From e32f3b8c854e3a902b3b168ab5aa2ec3994f318d Mon Sep 17 00:00:00 2001
From: Almog Segal <asegal@nvidia.com>
Date: Tue, 31 Mar 2026 18:18:17 +0300
Subject: [PATCH 1/2] Fix GemmRs B descriptor lld for transb=true
MIME-Version: 1.0
Content-Type: text/plain; charset=UTF-8
Content-Transfer-Encoding: 8bit

With a row_major (1×P) grid, all rows are on a single process row,
so the local leading dimension must be n (full row count), not
block_size(n) which is n/P.

Signed-off-by: Almog Segal <asegal@nvidia.com>
---
 transformer_engine/common/comm_gemm/comm_gemm.cpp | 6 +++---
 1 file changed, 3 insertions(+), 3 deletions(-)

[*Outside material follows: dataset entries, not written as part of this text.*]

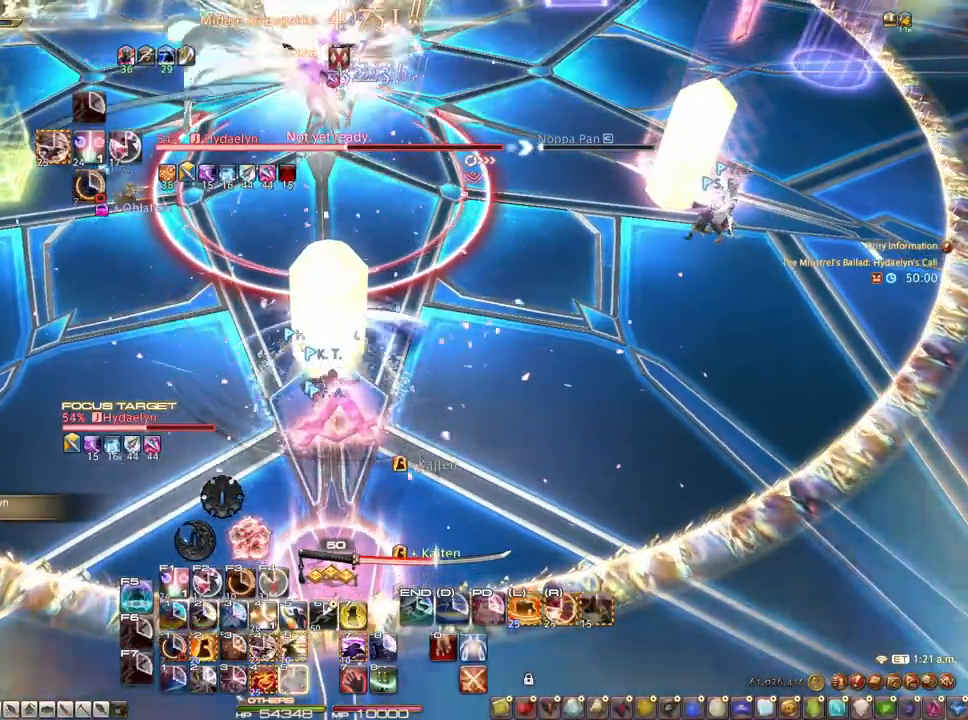
{"keys": [], "mouse": ["right"], "events": [[367, "4", "down"], [450, "4", "up"]]}
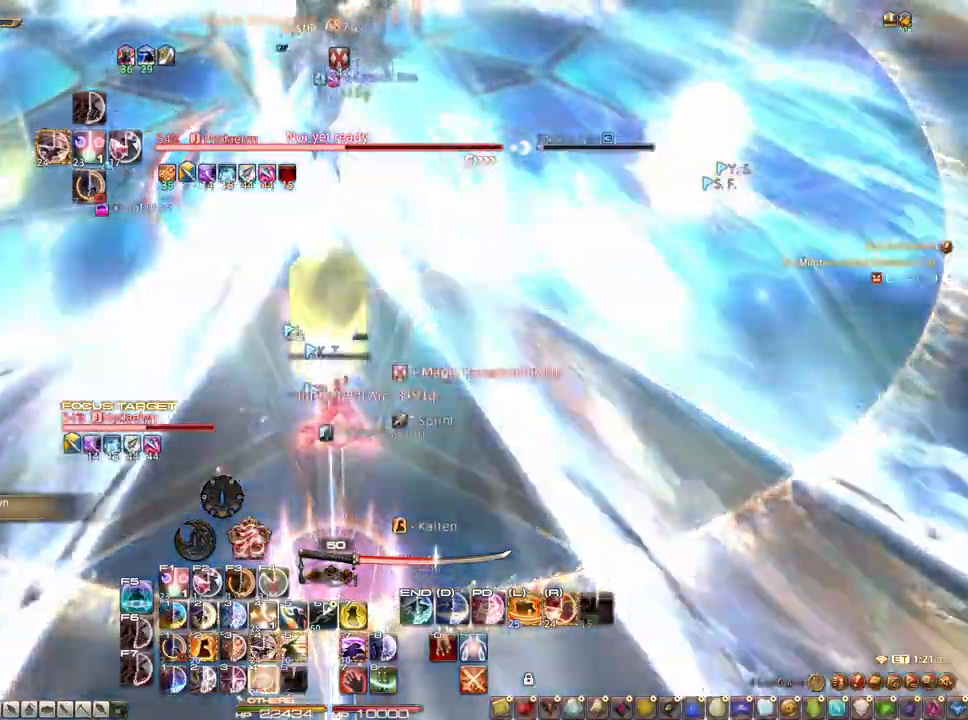
{"keys": ["1"], "mouse": ["right"], "events": [[133, "1", "down"], [233, "1", "up"], [283, "1", "down"]]}
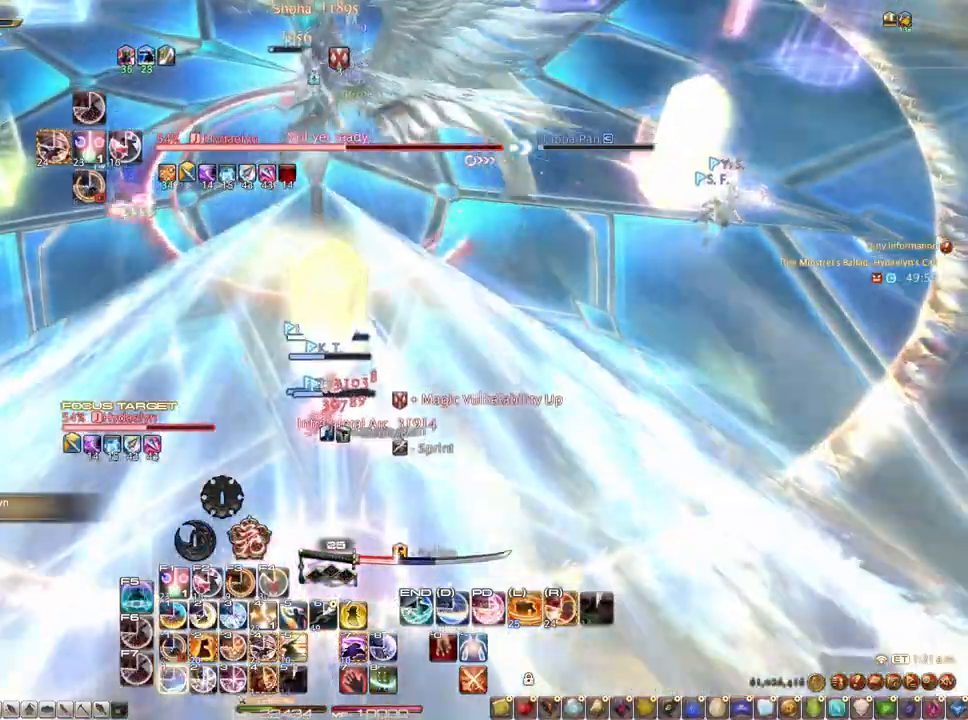
{"keys": [], "mouse": ["right"], "events": [[117, "1", "up"], [150, "1", "down"], [250, "1", "up"], [300, "1", "down"], [350, "1", "up"], [383, "1", "down"], [483, "1", "up"]]}
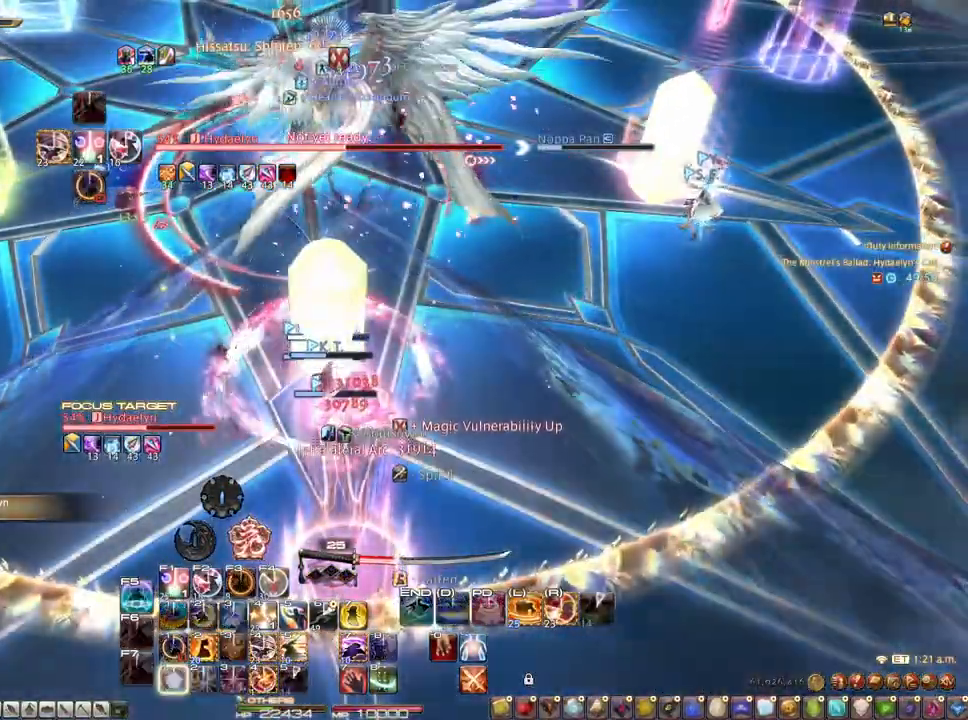
{"keys": ["4"], "mouse": ["right"], "events": [[33, "1", "down"], [133, "1", "up"], [183, "1", "down"], [267, "1", "up"], [317, "1", "down"], [450, "1", "up"], [500, "4", "down"]]}
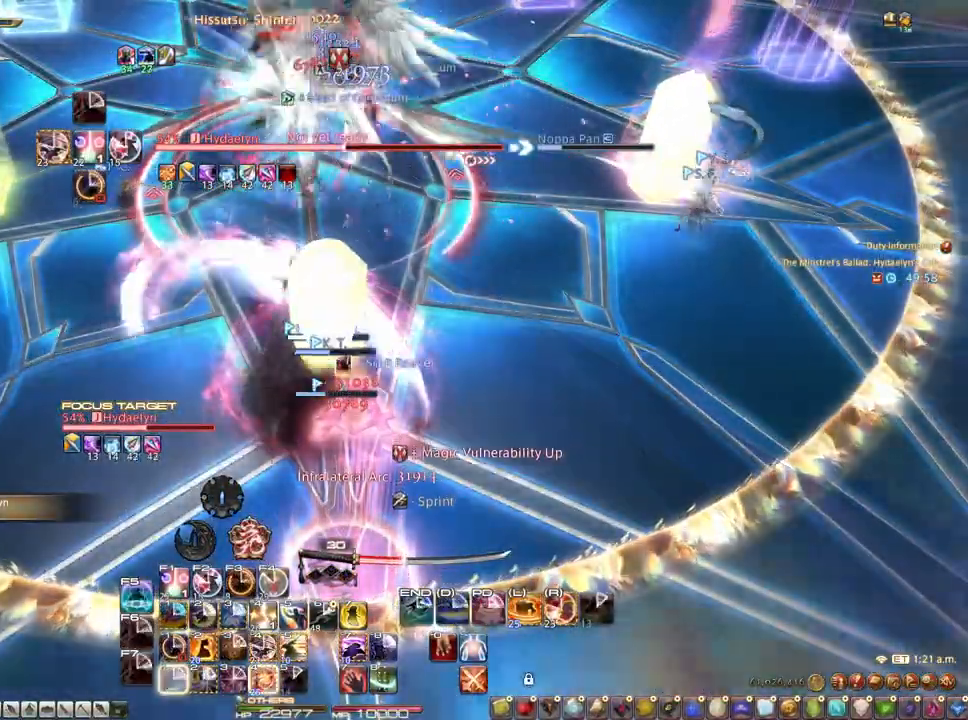
{"keys": ["3", "alt"], "mouse": ["right"], "events": [[100, "4", "up"], [283, "alt", "down"], [467, "3", "down"]]}
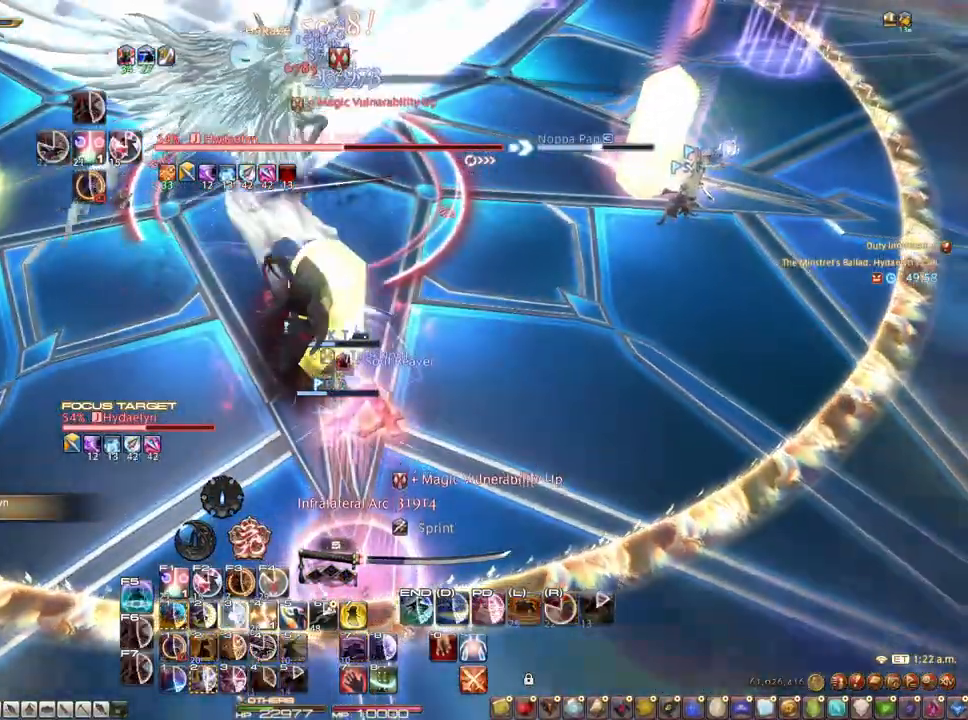
{"keys": ["3", "alt"], "mouse": ["left", "right"], "events": [[67, "3", "up"], [117, "3", "down"], [117, "mouse_left", "down"], [150, "3", "up"], [250, "3", "down"], [250, "mouse_left", "up"], [300, "3", "up"], [350, "3", "down"], [400, "mouse_left", "down"], [433, "3", "up"], [483, "3", "down"]]}
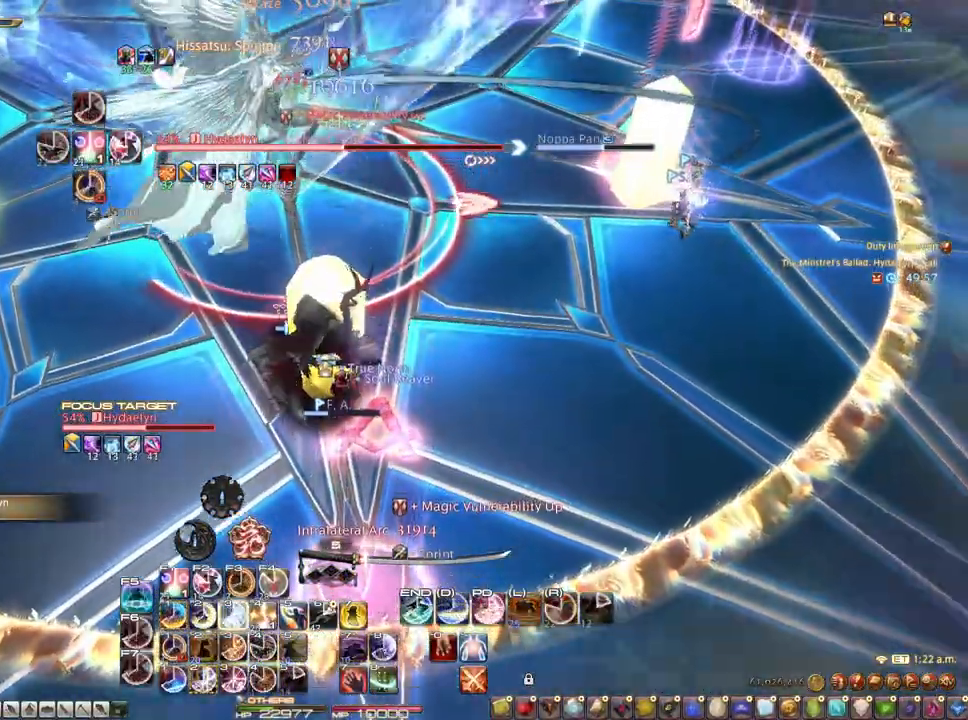
{"keys": ["3", "alt"], "mouse": ["right"], "events": [[83, "3", "up"], [83, "mouse_left", "up"], [133, "3", "down"], [317, "3", "up"], [367, "3", "down"], [450, "3", "up"], [500, "3", "down"]]}
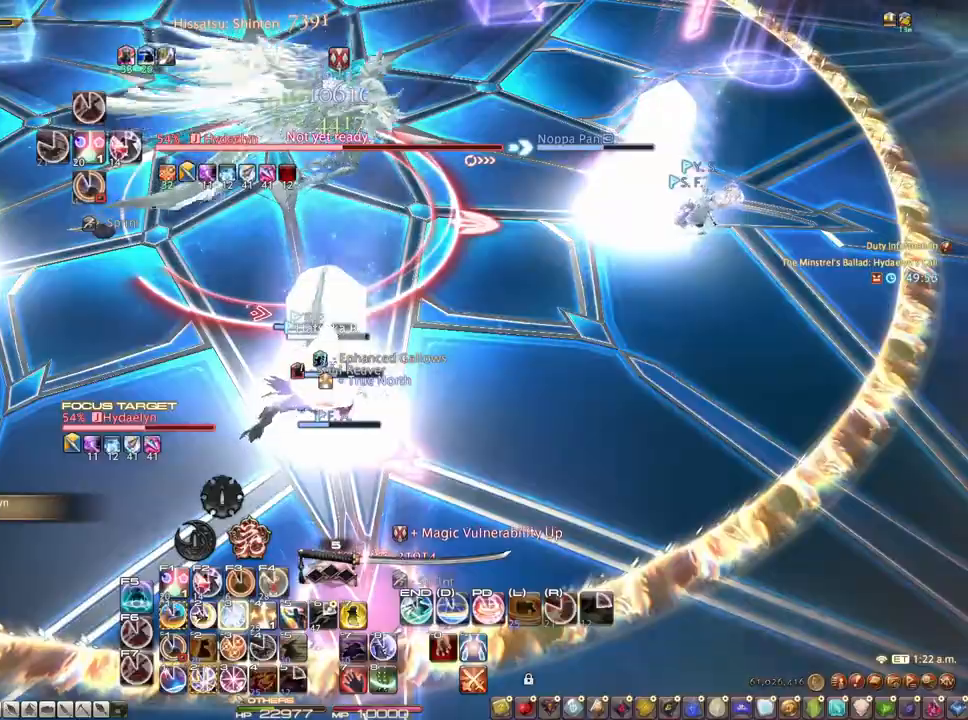
{"keys": [], "mouse": ["right"], "events": [[100, "3", "up"], [133, "3", "down"], [183, "3", "up"], [233, "3", "down"], [383, "3", "up"], [383, "alt", "up"]]}
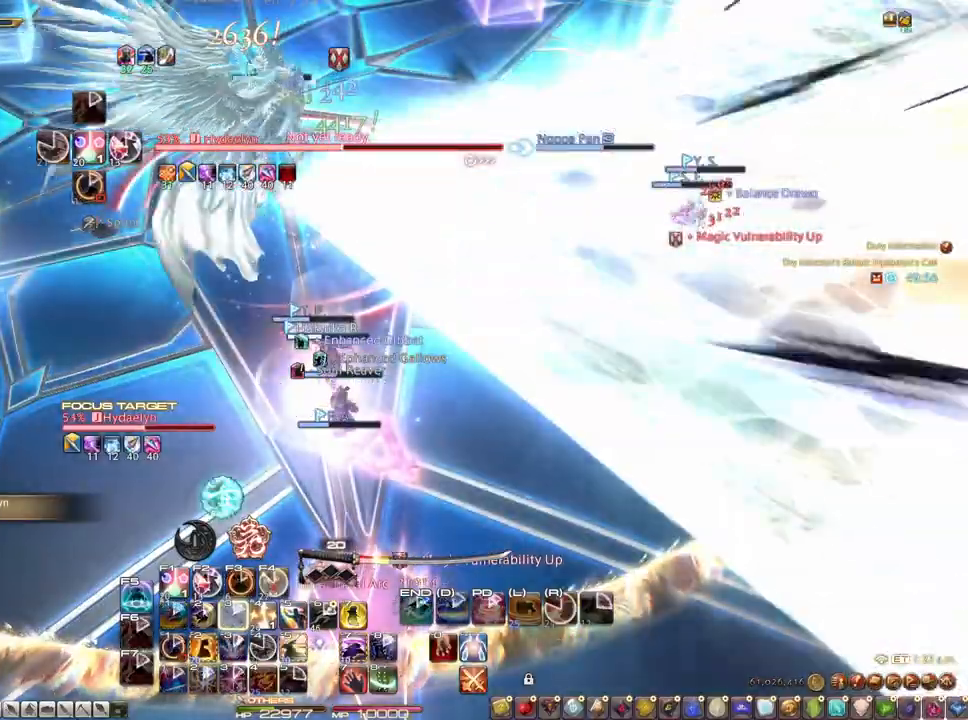
{"keys": ["r"], "mouse": ["left", "right"], "events": [[150, "r", "down"], [483, "mouse_left", "down"]]}
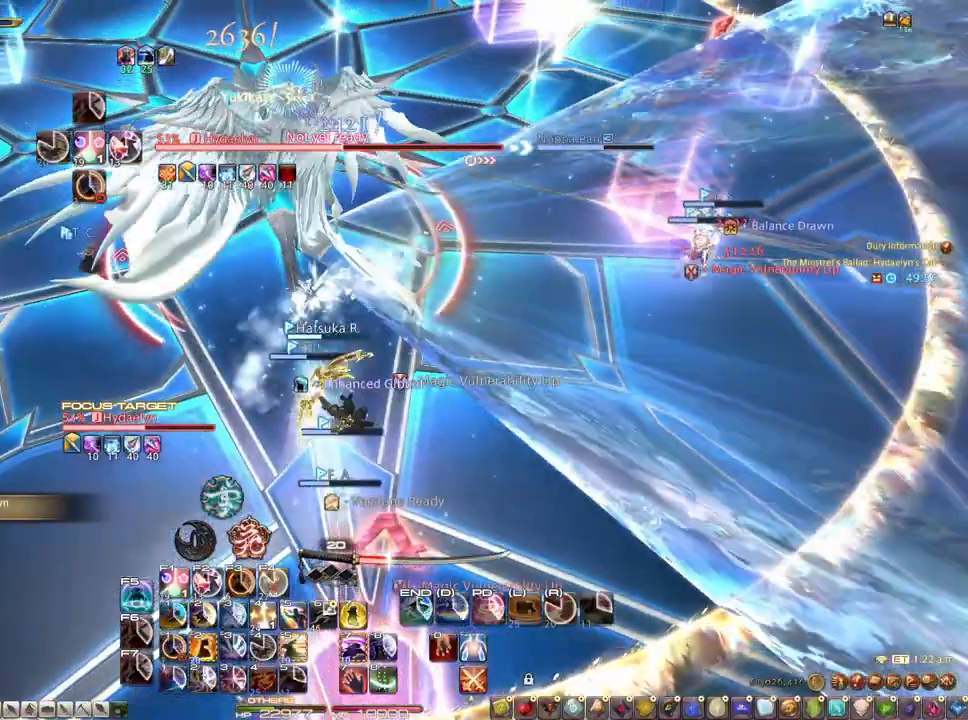
{"keys": ["r"], "mouse": ["right"], "events": [[133, "mouse_left", "up"]]}
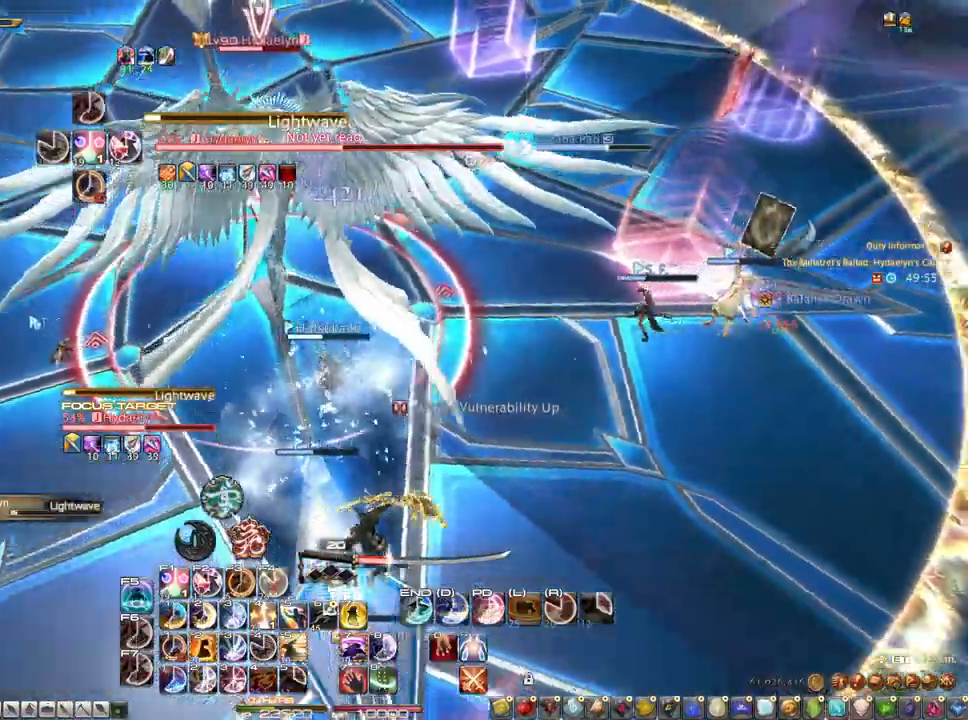
{"keys": ["1"], "mouse": [], "events": [[150, "1", "down"], [150, "r", "up"], [233, "mouse_right", "up"], [433, "1", "up"], [467, "1", "down"]]}
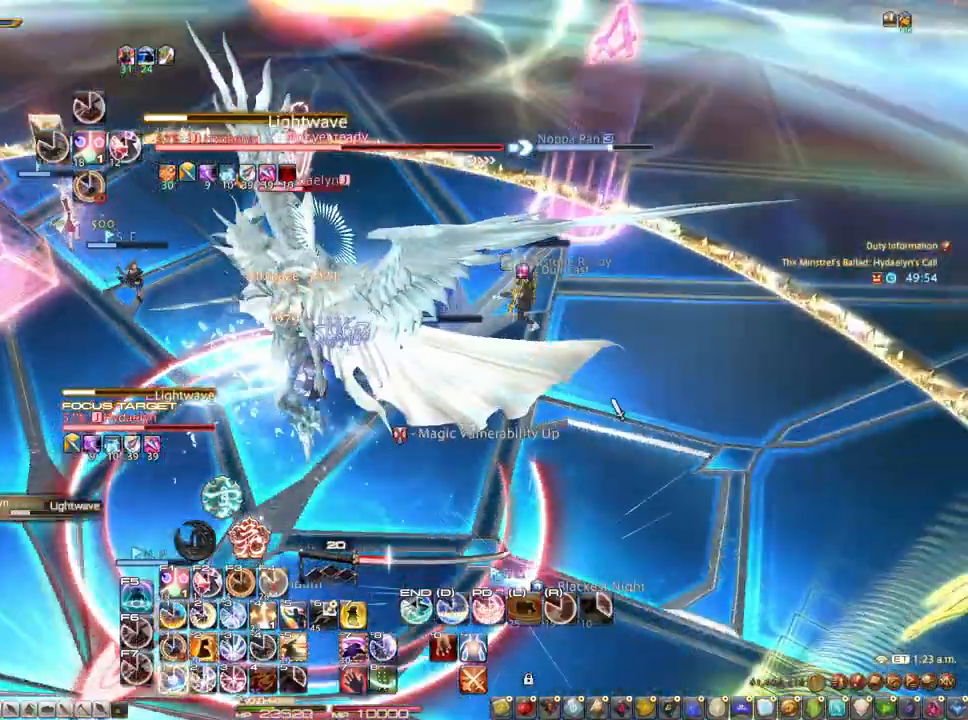
{"keys": ["1"], "mouse": [], "events": [[67, "1", "up"], [117, "1", "down"], [167, "1", "up"], [250, "1", "down"], [350, "1", "up"], [383, "1", "down"]]}
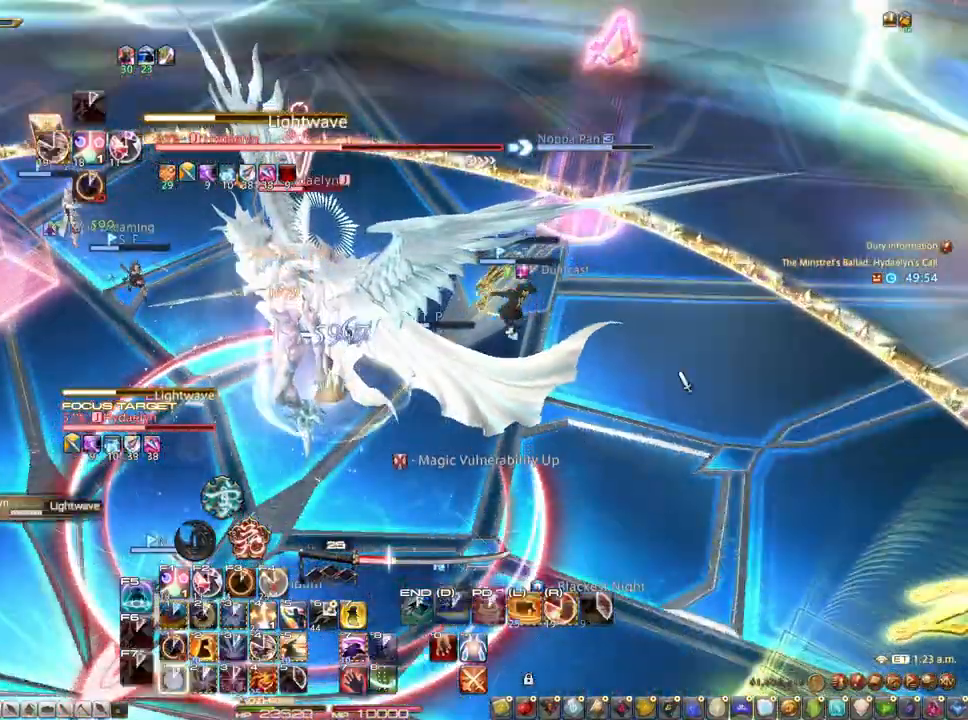
{"keys": ["d"], "mouse": ["left", "right"], "events": [[33, "1", "up"], [133, "mouse_right", "down"], [317, "d", "down"], [500, "mouse_left", "down"]]}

diff --git a/transformer_engine/common/comm_gemm/comm_gemm.cpp b/transformer_engine/common/comm_gemm/comm_gemm.cpp
index 7be3d1bb4d..1a0079956f 100644
--- a/transformer_engine/common/comm_gemm/comm_gemm.cpp
+++ b/transformer_engine/common/comm_gemm/comm_gemm.cpp
@@ -186,9 +186,9 @@ void GemmRsInitMatrices(NVTECommGemmCtx* ctx, int64_t* ldd, int64_t m, int64_t n
   }
   if (transb) {
     NVTE_CHECK(b1 == n, "Unsupported tensor dimension in B: expected ", n, ", got ", b1);
-    NVTE_CHECK_CUBLASMP(cublasMpMatrixDescriptorInit(
-        n, k, block_size(ctx, n), block_size(ctx, k), 0, 0, block_size(ctx, n),
-        get_cuda_dtype(b->dtype()), ctx->grid_row_major.get(), ctx->b_desc.get()));
+    NVTE_CHECK_CUBLASMP(cublasMpMatrixDescriptorInit(n, k, block_size(ctx, n), block_size(ctx, k),
+                                                     0, 0, n, get_cuda_dtype(b->dtype()),
+                                                     ctx->grid_row_major.get(), ctx->b_desc.get()));
   } else {
     NVTE_CHECK(b0 == n, "Unsupported tensor dimension in B: expected ", n, ", got ", b0);
     NVTE_CHECK_CUBLASMP(cublasMpMatrixDescriptorInit(

From 263c33f6762d940525898461071ce65e57e7e2e0 Mon Sep 17 00:00:00 2001
From: Almog Segal <asegal@nvidia.com>
Date: Tue, 31 Mar 2026 18:18:32 +0300
Subject: [PATCH 2/2] Set GemmRs communication type to output data type

Match the UserBuffers behavior where the reduce-scatter operates
in the output precision rather than FP32.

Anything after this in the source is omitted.